TVM solve for interest rate, revisited

[Albert Chan]

(06-19-2022 06:57 PM)Albert Chan Wrote:  Let R = 1+x > 0, to prove:

g = n*(R-1)/(R^n-1) ≥ 1 - (n-1)/2*(R-1)

→ Or, n ≥ (1 - (n-1)/2*(R-1)) * (R^n-1)/(R-1)      // note: multiplied factor > 0

(RHS, R)' = (1 - n*(n+1)/2*R^(n-1) + (n²-1)*R^n - n*(n-1)/2*R^(n+1)) / (R-1)^2

If n > 1, numerator have 3 sign changes, 1 or 3 positive roots (Descartes rules of signs)
Taking taylor series, we showed that it had triple equal roots, at x=0 ...

I was being stupid.

Multiplied factor is a polynomial = (R^(n-1) + R^(n-2) + ... + R + 1)
In other words, RHS is just a polynomial. All its derivatives also polynomial.

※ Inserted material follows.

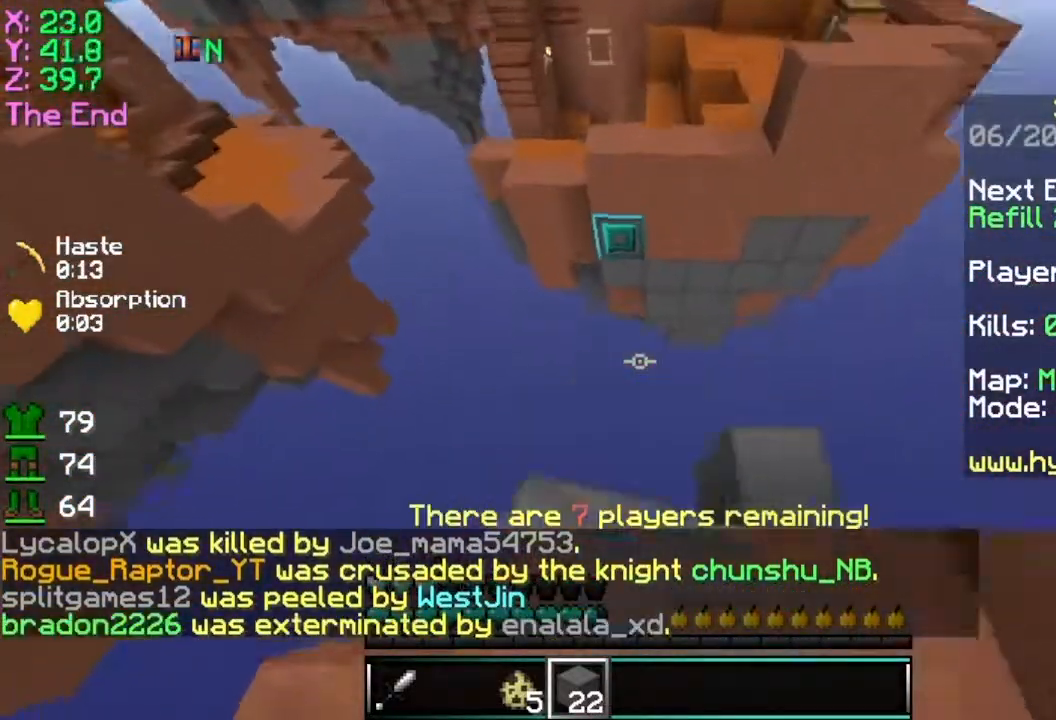
{"keys": ["space", "w"], "mouse": [], "events": [[250, "d", "down"], [451, "d", "up"]]}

(RHS,R)' roots = (1 or 3) - 2 = (-1 or 1) = 1 positive root --> 1 extremum (*)

No CAS needed for the proof

(*) we can say extremum must be where curve and tangent line touched.
In other words, numerator M have triple equal roots, at R = 1

Or, we do the math, and confirm M's 3 roots:

M = 1 - n*(n+1)/2*R^(n-1) + (n^2-1)*R^n - n*(n-1)/2*R^(n+1)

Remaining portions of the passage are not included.